全てを教えてくれた男がいた。 仕事も、生き方も、情熱も。 その男に憧れて、その男に倣った。 俺は、その男のようになりたかった。 仕事に熱心で、真っ直ぐで、自分の正義を貫いて。 あんなにかっこいい男など、他にいるとは思えなかった。
その男が、変わった。 一度目は、誰もが目を逸らさずにはいられなくなるほど痛々しく。 二度目は、何よりも強く。 そして今は、何よりも幸せそうに。
以前の男からは考えられない、穏やかさと温かさ。
男は、いつも教えてくれる。 いつも俺の一歩前を歩いて、手本を示してくれる。 仕事も、生き方も、情熱も、そして大切なものがあることの素晴らしさを。 変わり続けるその男は、いつも誰よりも何よりもかっこよくて。 そんな風になれはしないのだけど、懲りずにいつも憧れてしまう。
大事な人の隣で笑う真山の顔は何よりも強く見えたし、何よりもやさしく見えた。 そして、やはり憧れるくらい格好良かった。
「・・・なぁ」 一緒に沈黙を守っていた彩が、斑目の顔をもう一度見た。 「慰めたるで?」 「・・・慰められる覚えはないが」 斑目が険しい顔で彩の方を向く。 「失恋、みたいなもんやろ?」 「彩?」 彩の言い方は何か含みを帯びていて、やけに気になってしまう。 「アンタのだーい好きな真山さんがおらないようになって、寂しいんやろ?」 斑目は軽く首を振る。 「・・・あの人は、俺の憧れだ。今でもな」 それを聞くと彩は意外そうな顔をしたが、僅かに優しい顔になった。 「ふうん・・・」 その瞬間、斑目は真山に少しだけ近づけたような気がした。

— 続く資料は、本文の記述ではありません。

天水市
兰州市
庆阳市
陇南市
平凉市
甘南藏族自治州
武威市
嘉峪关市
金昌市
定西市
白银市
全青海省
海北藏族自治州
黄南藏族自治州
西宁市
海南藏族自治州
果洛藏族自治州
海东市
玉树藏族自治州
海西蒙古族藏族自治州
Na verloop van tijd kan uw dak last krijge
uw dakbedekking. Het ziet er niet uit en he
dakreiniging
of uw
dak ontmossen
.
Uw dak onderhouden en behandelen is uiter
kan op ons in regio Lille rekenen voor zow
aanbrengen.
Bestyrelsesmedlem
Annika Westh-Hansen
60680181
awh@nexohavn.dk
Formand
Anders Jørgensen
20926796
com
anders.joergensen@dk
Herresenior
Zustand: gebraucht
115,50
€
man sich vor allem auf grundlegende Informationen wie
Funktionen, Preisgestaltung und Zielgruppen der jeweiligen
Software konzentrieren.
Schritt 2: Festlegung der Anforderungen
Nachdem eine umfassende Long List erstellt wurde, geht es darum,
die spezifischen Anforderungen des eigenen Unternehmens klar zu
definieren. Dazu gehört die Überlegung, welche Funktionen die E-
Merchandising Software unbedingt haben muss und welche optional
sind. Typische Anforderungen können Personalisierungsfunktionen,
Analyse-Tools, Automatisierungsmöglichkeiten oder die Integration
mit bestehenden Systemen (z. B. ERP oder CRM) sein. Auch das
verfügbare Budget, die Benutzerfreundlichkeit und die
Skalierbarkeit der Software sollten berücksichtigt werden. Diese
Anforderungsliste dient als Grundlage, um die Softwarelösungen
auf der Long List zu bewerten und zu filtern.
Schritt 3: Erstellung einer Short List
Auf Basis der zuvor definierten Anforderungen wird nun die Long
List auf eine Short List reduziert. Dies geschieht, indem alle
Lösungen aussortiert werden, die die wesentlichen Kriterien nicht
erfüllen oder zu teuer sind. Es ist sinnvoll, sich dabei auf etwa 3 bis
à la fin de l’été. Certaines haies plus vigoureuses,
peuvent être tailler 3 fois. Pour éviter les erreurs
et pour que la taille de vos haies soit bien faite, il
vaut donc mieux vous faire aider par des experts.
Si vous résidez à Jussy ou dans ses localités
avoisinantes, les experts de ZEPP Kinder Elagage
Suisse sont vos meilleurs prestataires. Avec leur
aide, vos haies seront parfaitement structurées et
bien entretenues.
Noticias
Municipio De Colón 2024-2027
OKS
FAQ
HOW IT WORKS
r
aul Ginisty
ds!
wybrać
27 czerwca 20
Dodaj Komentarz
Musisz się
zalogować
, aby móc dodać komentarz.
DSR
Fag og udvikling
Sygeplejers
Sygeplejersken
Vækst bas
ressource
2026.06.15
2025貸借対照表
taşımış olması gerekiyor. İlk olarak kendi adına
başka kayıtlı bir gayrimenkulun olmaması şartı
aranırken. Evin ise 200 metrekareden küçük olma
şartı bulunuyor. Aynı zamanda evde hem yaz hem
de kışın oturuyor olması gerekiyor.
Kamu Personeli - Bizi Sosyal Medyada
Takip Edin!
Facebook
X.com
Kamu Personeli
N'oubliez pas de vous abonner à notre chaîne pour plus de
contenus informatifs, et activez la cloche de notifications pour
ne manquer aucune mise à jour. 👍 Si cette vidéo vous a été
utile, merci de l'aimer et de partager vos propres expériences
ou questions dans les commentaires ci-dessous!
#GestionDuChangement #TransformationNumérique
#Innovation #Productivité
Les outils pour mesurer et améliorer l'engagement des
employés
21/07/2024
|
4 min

「残念やなぁ、せっかくアンタと飲もうと思ったんやけど」 「・・・そんなことだろうと思った」 「なんかアタシが企んでるように聞こえるんやけど?」 「実際そうだろう?ザルと飲むのは体力的にも金銭的にも辛いんだぞ?」 「別にアタシ奢ってくれなんて言ってへんやーん。アンタが絶対払うってきかへんから」 「・・・女に金出させるほど甲斐性なしじゃないからな」 「相変わらずやなぁ、アンタ」 「何が可笑しい?」 「そーゆー融通のきけへん所、アタシ好きやで?」 「・・・・・・・・」 「いちいち赤くならなんでくれへん?」 「すまん」 「中学生並みやな」 「・・・彩」 「何?」 「今日、飲みに行かないか?」 「ボーナス出たしな」 「・・・そういうことだ」
あんなに格好いい男にはなれないかもしれないけれど。 俺にだって、大切なものくらいあるから。 せめて、大事に出来たら良いと思う。